Database Exposure: Best Practices - node.js

I'm a relatively new web programmer and I'm currently working on my first major project. I'm using angular, express (on top of node), and the graph database neo4j. Right now I'm trying to determine the best (in terms of security and speed optimization) way to set up how the web app interacts with the database.
Right now I feel like I'm going into this somewhat blindly- What I'm looking for is a guide of best practices, security issues to take into account, and any other relevant advice or pitfalls to be aware of in setting up a web app backend.
To put this into a bit more concrete terms I'll give you an idea of how I'm setting up routes right now. The following are the routes setup in the app.js file.
//match database query functions
function dataQuery(req, res) {
var func = database[req.param('query')];
func(req, res);
}
//match database create functions
function dataCreate(req, res) {
var func = database[req.param('create')];
func(req, res);
}
//handle data queries
app.get('/query/:query', dataQuery);
//handle adding new content
app.post('/create/:create', dataCreate)
Essentially I have it set up so that I POST or GET to a url that just goes and executes a function. I'm essentially naming the function I want to run in the url: /query/theNameOfTheFunction. These functions then go and either build a cypher query (neo4j's query language) utilizing information in the request to interact with the database or handles things like adding user uploaded images.
Example: Creating Content (URL: /query/createContent)

**Records provided**

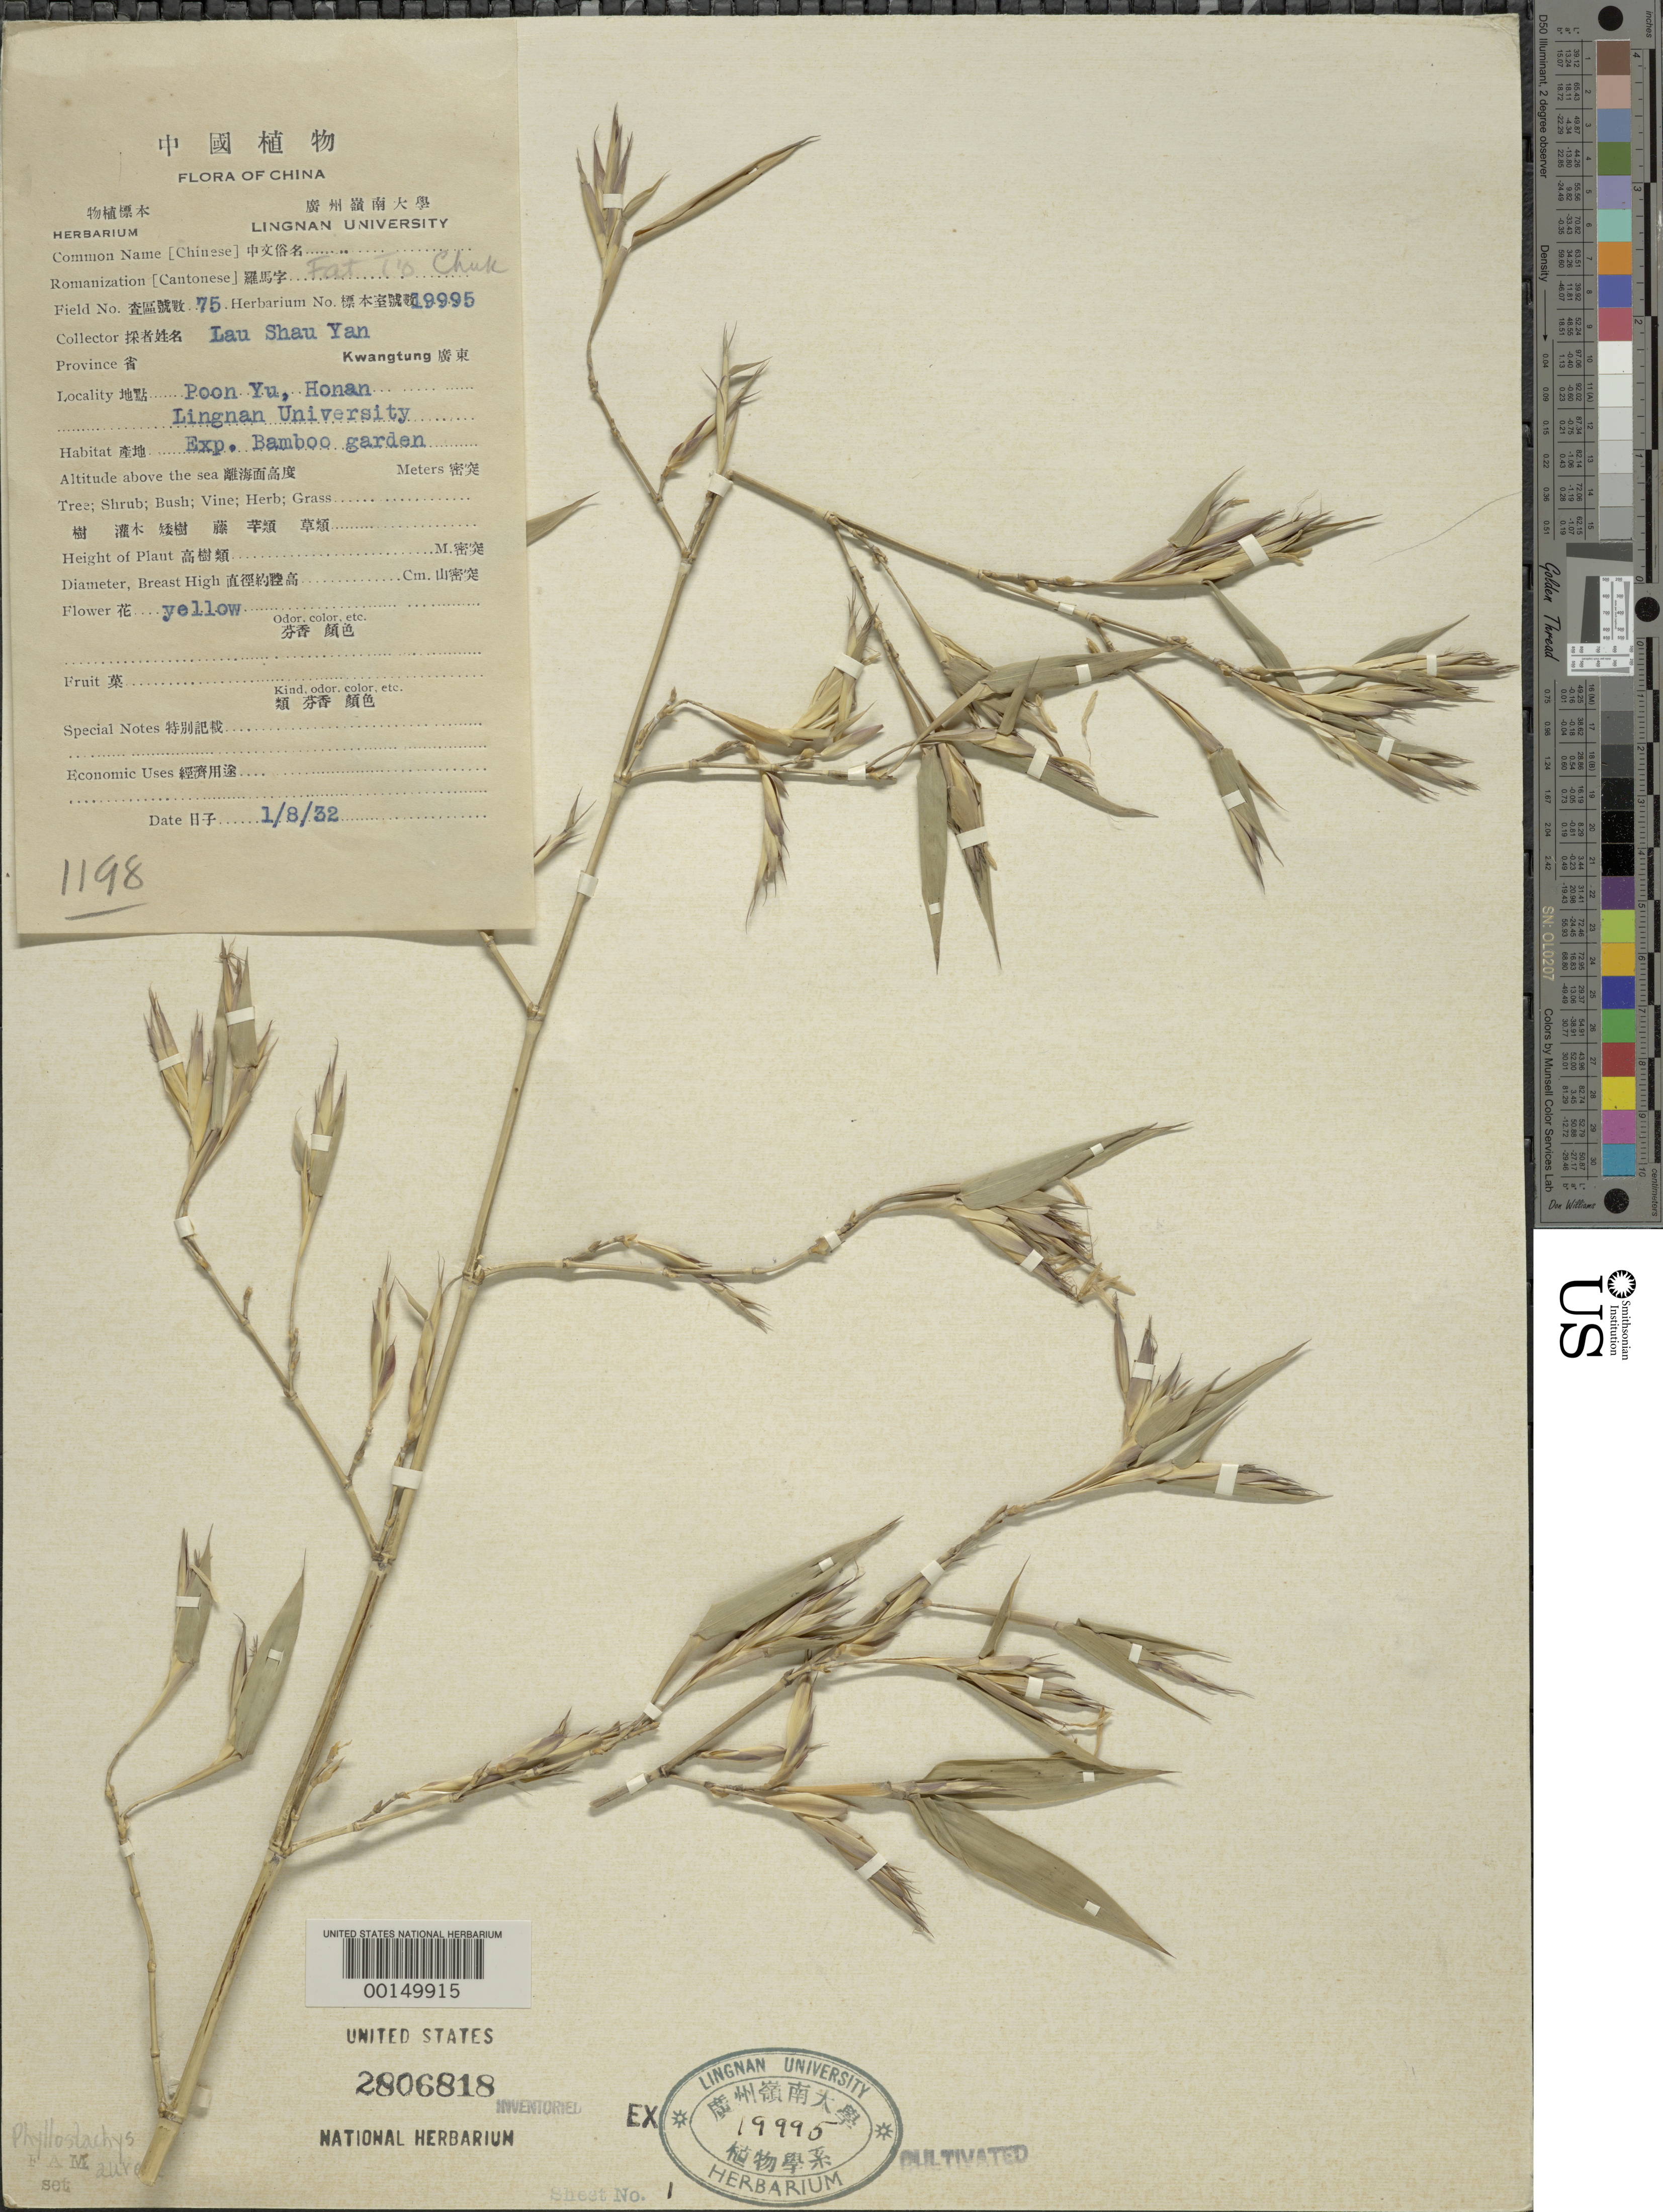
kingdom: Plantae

==

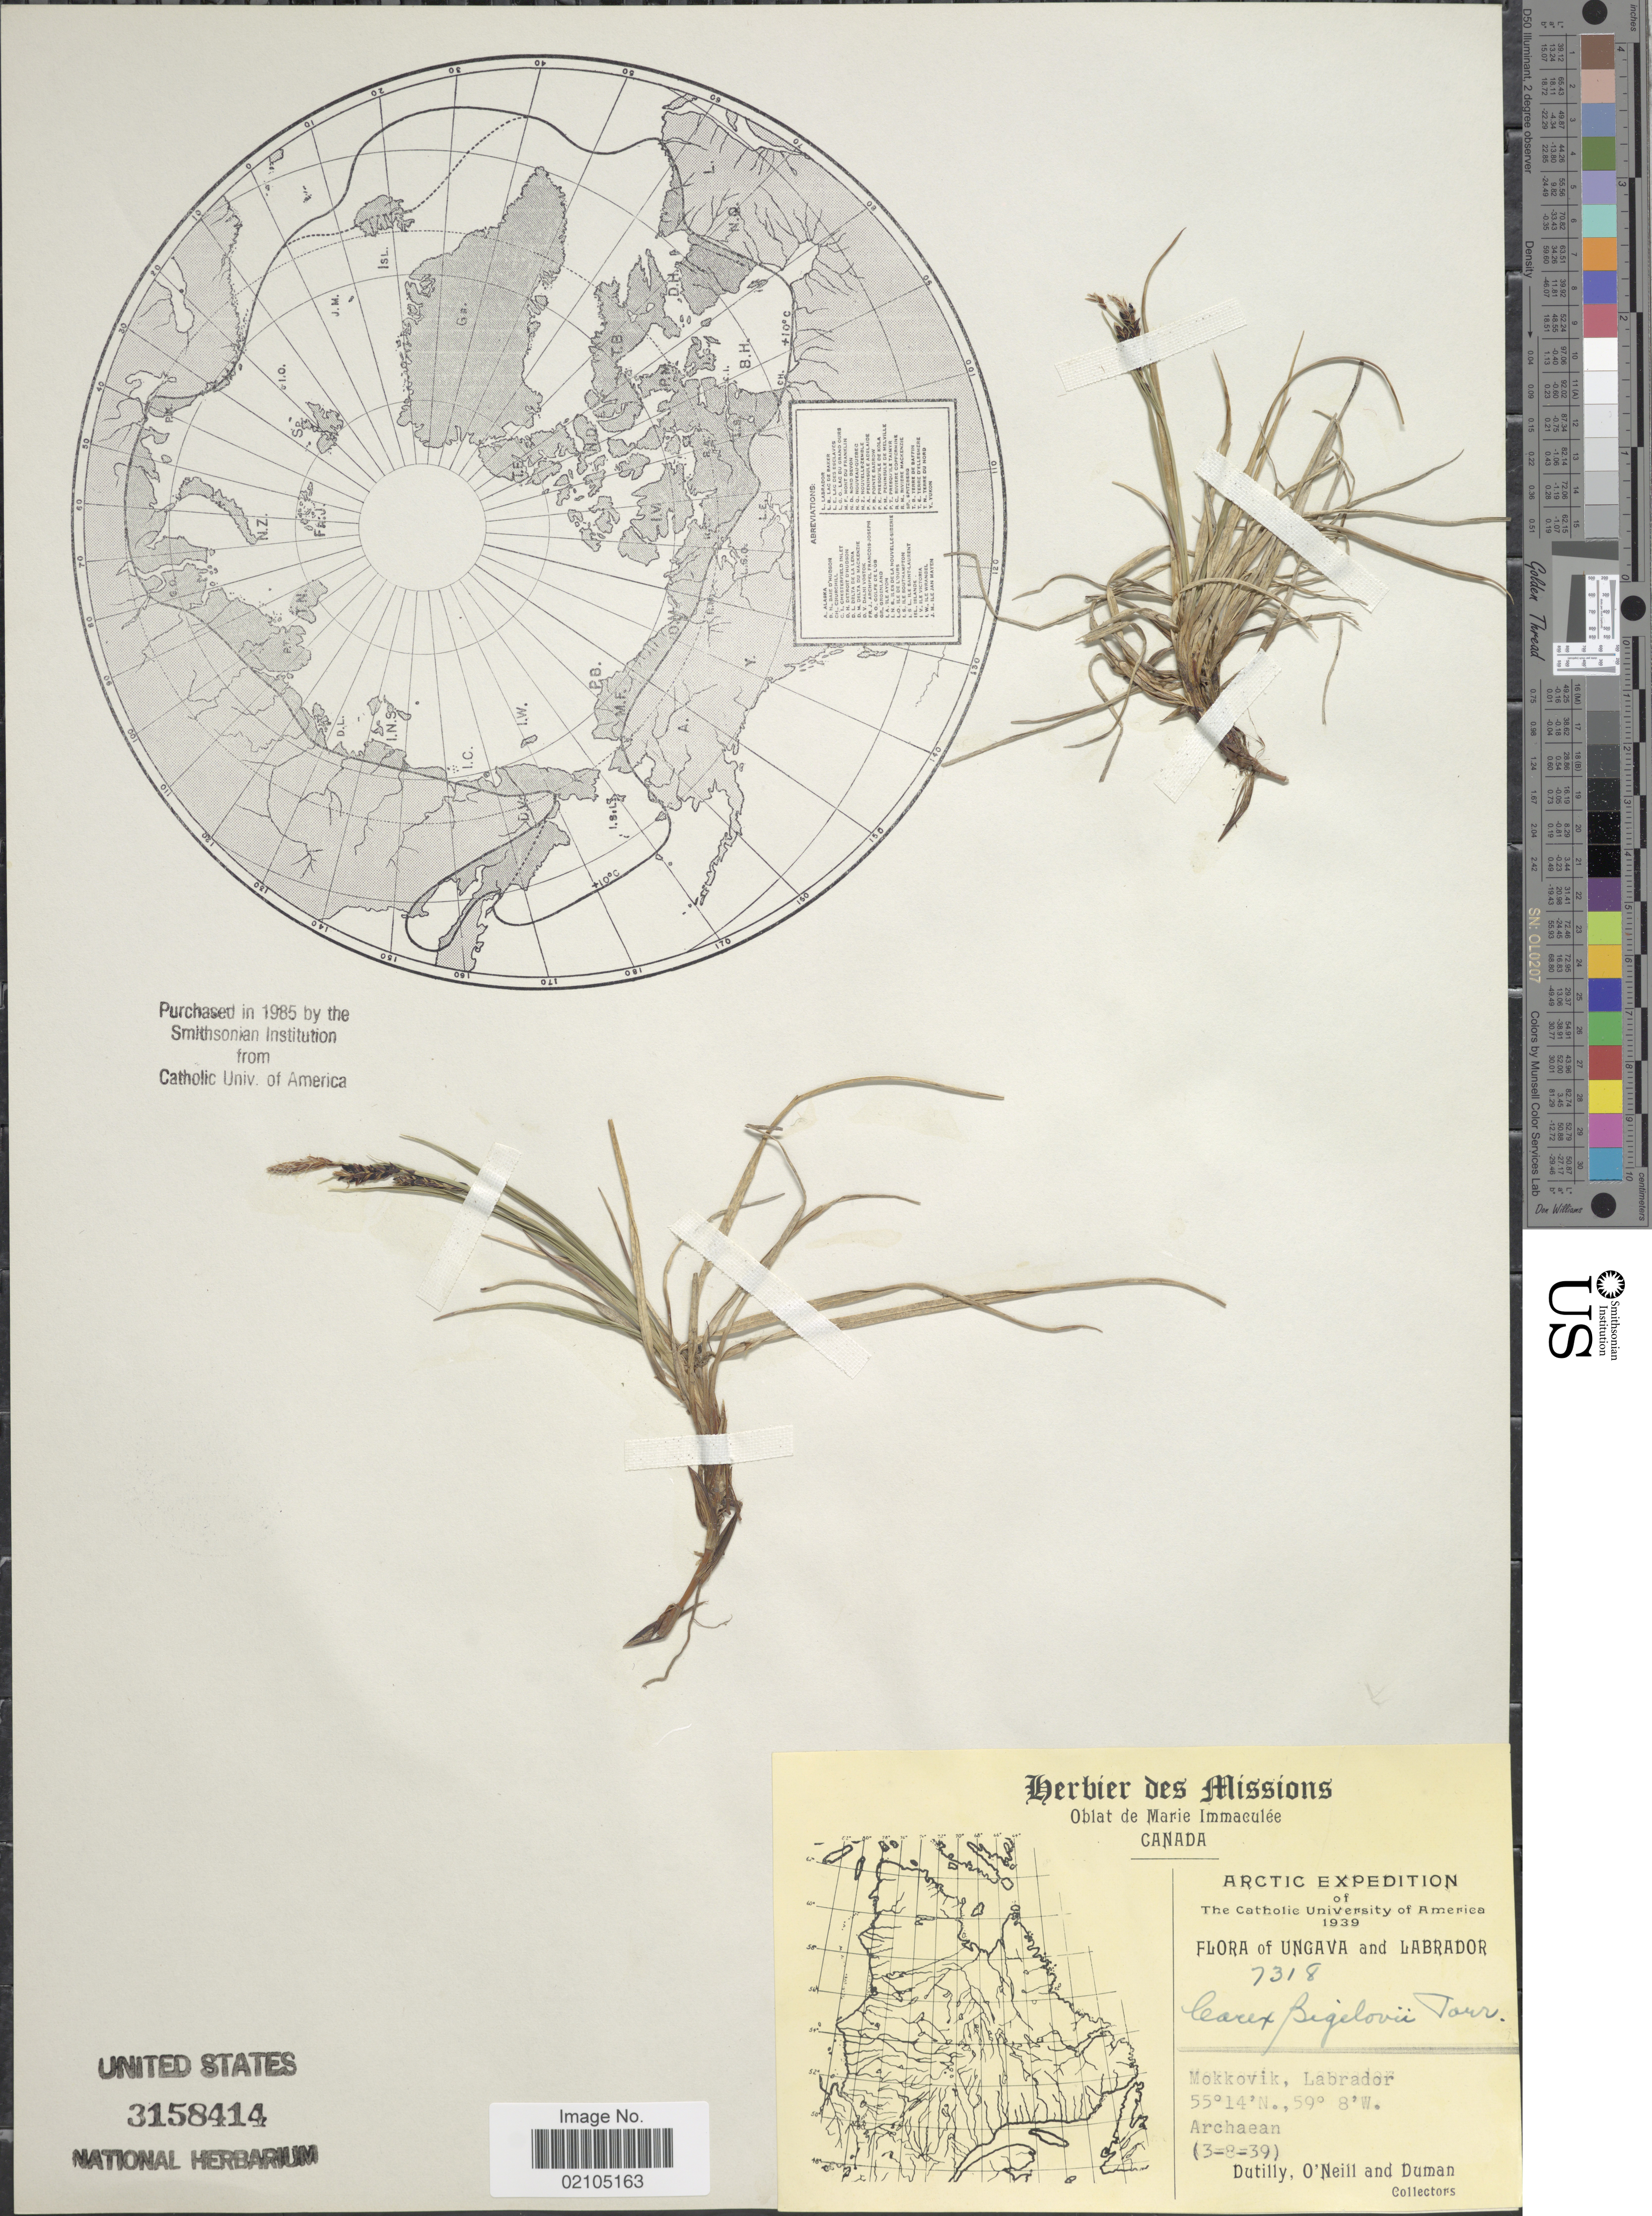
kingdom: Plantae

**Problems to work on**
1 > Extract everything from "Right now I feel" down to "web app backend." in the node.js database thread, copying it word for word.
2 > Continue the forum thread on database exposure in node.js from the point where it stops.
The records are separate material and have no connection to the thread about database exposure in node.js.

**Expected outputs**
1 >
Right now I feel like I'm going into this somewhat blindly- What I'm looking for is a guide of best practices, security issues to take into account, and any other relevant advice or pitfalls to be aware of in setting up a web app backend.

2 >
exports.createContent = function (req, res) {
var content = JSON.parse(req.query.content);
var query = ("CREATE (n:Content {Title: {title}, URL: {url}, Description: {description}, Source: {source}, Links: {links}, Value: {valueStatement} })");
query = query.replace("{title}", "\"" + content.title + "\"");
query = query.replace("{url}", "\"" + content.url + "\"");
query = query.replace("{description}", "\"" + content.description + "\"");
query = query.replace("{source}", "\"" + content.source + "\"");
query = query.replace("{links}", "\"" + content.links + "\"");
query = query.replace("{valueStatement}", "\"" + content.valueStatement + "\"");
db.query(query, function (err, results) {
if (err) {res.send()};
res.send();
});
}
Here I've got a template for the query and just drop in user generated information using replace.
Example: Adding images to server (URL: /create/addImage)
exports.addImage = function (req,res) {
var url = req.query.url;
var fileName = req.query.fileName;
console.log(req.query);
request(url).pipe(fs.createWriteStream("./img/submittedContent/" + fileName));
res.send();
}
It seems that this approach is probably not very scalable but I'm not sure how to best organize the code on the server side.
One other specific example I would like to mention is the following case. The query itself is complicated and I've pushed creating it to the client side for now (the query looks for content related the terms that the user has selected and varies in length accordingly). The client sends the query that is created it is passed into the neo4j api. Obviously there are concerns here- if the user is able to define the query they could perform any action on the database (deleting everything or whatever). I'm not clear on how someone could go about doing this exactly, but it certainly seems feasible.
exports.getContent = function (req, res) {
var query = req.query.query;
//would checking for black/white list key terms be enough security? (remove, create, set, etc)
db.query(query, function (err, results) {
if (err) {throw err};
res.send(results);
});
}
Am I going about this stuff completely wrong headed? I've never gotten a formal introduction to server side scripting and am only going off of things I've read. I would like to do it the 'right way' but I need to know what that way is first...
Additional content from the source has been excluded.